The Furong or Water Lily Street (芙蓉街 (Fúróng Jiē)) is a historical business street located in the central area of the old city of Jinan, Shandong, China. With a history that can be traced back for more than 2000 years, the street formerly served as the administrative, financial, commercial, and cultural center of the city.

Furong Street runs through the historical center of Jinan in the north-south direction. To the north, it ends at the Fuxue Confucian Temple and to the south at Quancheng Street, a modern shopping area. The street has a total length of 432 meters and is on average 4.6 meters wide.

As the street has a long creek with clear water, it became a gathering place for business people and several wealthy residences were constructed in the surrounding area. Together with the nearby Qushuiting Street (to the north), Furong Street formed the most prosperous area in historical Jinan.

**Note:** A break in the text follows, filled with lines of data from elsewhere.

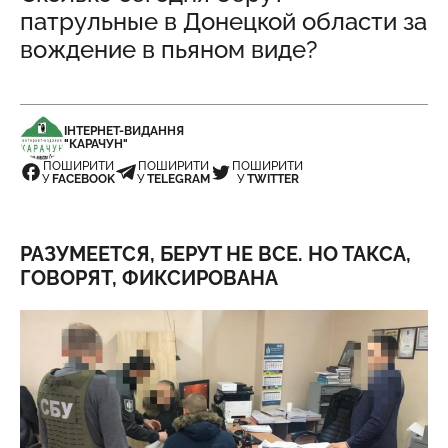
патрульные в Донецкой области за
вождение в пьяном виде?
ІНТЕРНЕТ-ВИДАННЯ
"КАРАЧУН"
ПОШИРИТИ
ПОШИРИТИ
ПОШИРИТИ
У
FACEBOOK
У
TELEGRAM
У
TWITTER
РАЗУМЕЕТСЯ, БЕРУТ НЕ ВСЕ. НО ТАКСА,
ГОВОРЯТ, ФИКСИРОВАНА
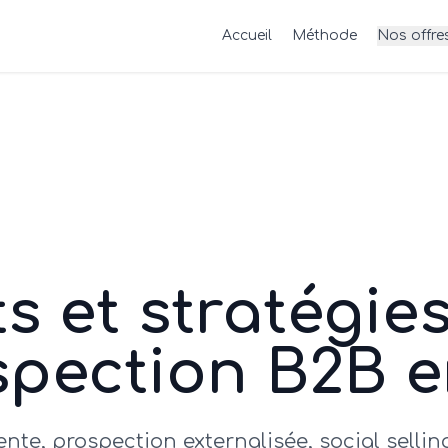
Accueil
Méthode
Nos offre
ts et stratégie
spection B2B e
te, prospection externalisée, social selling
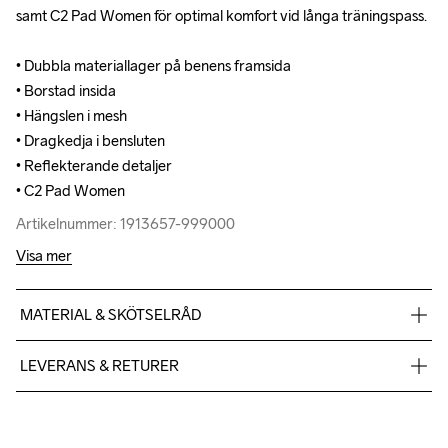
samt C2 Pad Women för optimal komfort vid långa träningspass.

samt C2 Pad Women för optimal komfort vid långa träningspass.

• Dubbla materiallager på benens framsida 

• Dubbla materiallager på benens framsida 

• Borstad insida

• Borstad insida

• Hängslen i mesh

• Hängslen i mesh

• Dragkedja i bensluten

• Dragkedja i bensluten

• Reflekterande detaljer

• Reflekterande detaljer

• C2 Pad Women
• C2 Pad Women
Artikelnummer: 1913657-999000
Artikelnummer: 1913657-999000
Visa mer
MATERIAL & SKÖTSELRÅD
Lower Body: 82% Polyester -Recycled, 18% Elastane, Upper 
LEVERANS & RETURER
Body: 95% Polyester - Recycled, 5% Elastane
Vi skickar med Postnord Mypack och fraktfritt direkt till dig när 
du handlar över 599;-.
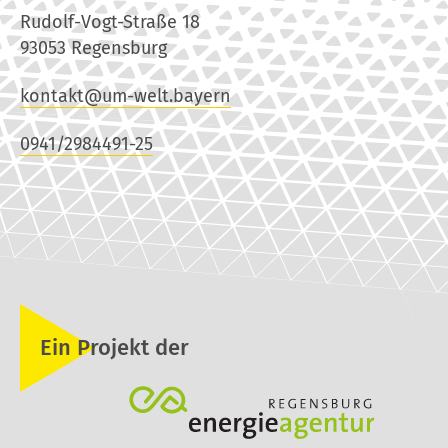
Rudolf-Vogt-Straße 18
93053 Regensburg
kontakt@um-welt.bayern
0941/2984491-25
Ein Projekt der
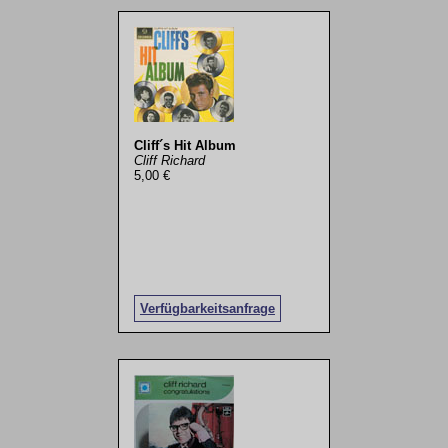
Cliff´s Hit Album
Cliff Richard
5,00 €
Verfügbarkeitsanfrage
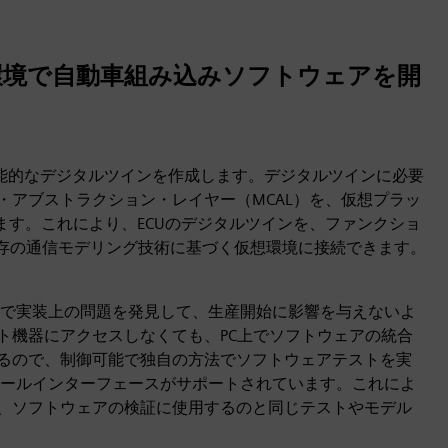
環境で自動車組み込みソフトウェアを開
機能的なデジタルツインを作成します。デジタルツインに必要
・アブストラクション・レイヤー（MCAL）を、仮想プラッ
ます。これにより、ECUのデジタルツインを、ファンクショ
既存の通信モデリング技術に基づく仮想環境に接続できます。
で実装上の問題を発見して、生産開始に影響を与えないよ
ト機器にアクセスしなくても、PC上でソフトウェアの統合
きるので、制御可能で独自の方法でソフトウェアテストを実
ールインターフェースがサポートされています。これによ
ば、ソフトウェアの検証に使用するのと同じテストやモデル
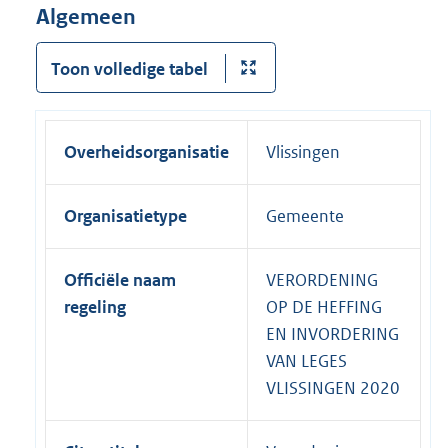
Algemeen
Toon volledige tabel
Overheidsorganisatie
Vlissingen
Organisatietype
Gemeente
Officiële naam
VERORDENING
regeling
OP DE HEFFING
EN INVORDERING
VAN LEGES
VLISSINGEN 2020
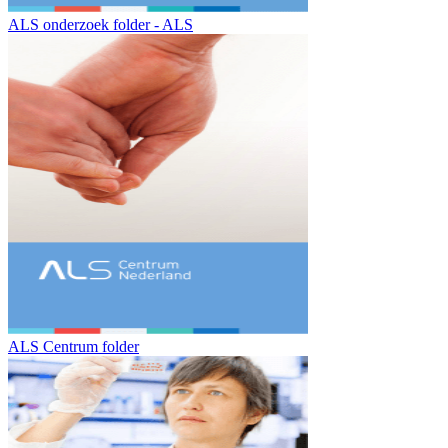
ALS onderzoek folder - ALS
ALS Centrum folder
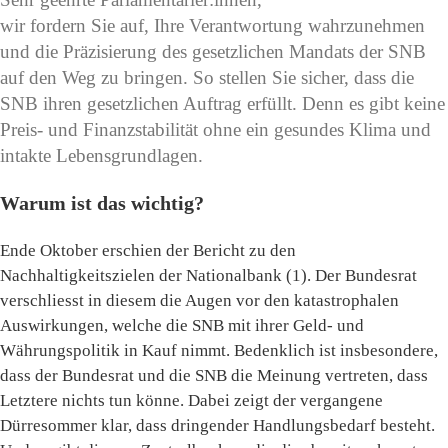
wir fordern Sie auf, Ihre Verantwortung wahrzunehmen
und die Präzisierung des gesetzlichen Mandats der SNB
auf den Weg zu bringen. So stellen Sie sicher, dass die
SNB ihren gesetzlichen Auftrag erfüllt. Denn es gibt keine
Preis- und Finanzstabilität ohne ein gesundes Klima und
intakte Lebensgrundlagen.
Warum ist das wichtig?
Ende Oktober erschien der Bericht zu den
Nachhaltigkeitszielen der Nationalbank (1). Der Bundesrat
verschliesst in diesem die Augen vor den katastrophalen
Auswirkungen, welche die SNB mit ihrer Geld- und
Währungspolitik in Kauf nimmt. Bedenklich ist insbesondere,
dass der Bundesrat und die SNB die Meinung vertreten, dass
Letztere nichts tun könne. Dabei zeigt der vergangene
Dürresommer klar, dass dringender Handlungsbedarf besteht.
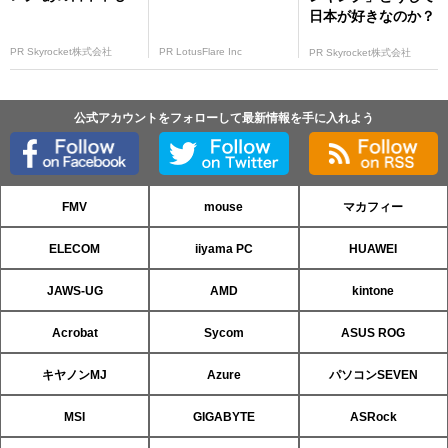
日本が好きなのか？
PR Skyrocket株式会社
PR LotusFlare Inc
PR Skyrocket株式会社
公式アカウントをフォローして最新情報を手に入れよう
FMV
mouse
マカフィー
ELECOM
iiyama PC
HUAWEI
JAWS-UG
AMD
kintone
Acrobat
Sycom
ASUS ROG
キヤノンMJ
Azure
パソコンSEVEN
MSI
GIGABYTE
ASRock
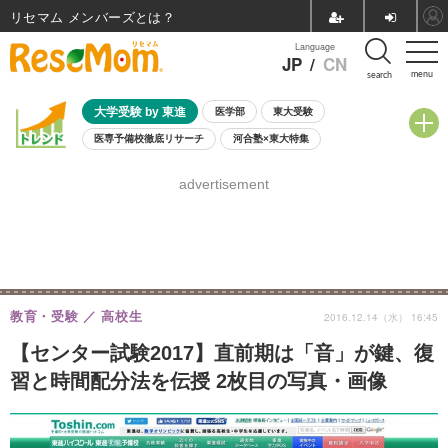
リセマム メンバーズ
Language
JP
/
CN
menu
search
大学受験 by 東進
医学部
東大受験
医専予備校徹底リサーチ
河合塾×東大特集
親子で考える大学選び
高校受験
中学受験
小学校受験
advertisement
共通テスト
夏休み
8月開催学校説明会・相談会
8月開催イベント・WS
全国公立高校 過去問
人気記事
自由研究教材（小学生向け）
自由研究教材（中学生向け）
ランキング
教育・受験
高校生
2016.12.14（水） 16:45
【センター試験2017】直前期は「音」が鍵、復
習と時間配分法を伝授 2枚目の写真・画像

The street became a residential area and retail shops moved in when a yamen was established in the 5th year of the reign of the Kangxi Emperor (in the 1660s). At the beginning of the 20th century, Water Lily Street was still the administrative, financial, commercial, and cultural center of Jinan.

Many famous retail shops and services were located in the street such as the Weisheng dentist, an educational bookstore, a pharmacy, Guang Lisun's grocery.

In 2006, the city government included the renovation of the Water Lily Street among four sites selected for the renovation of the old city in keeping with its historical character, culture, business, and tourism.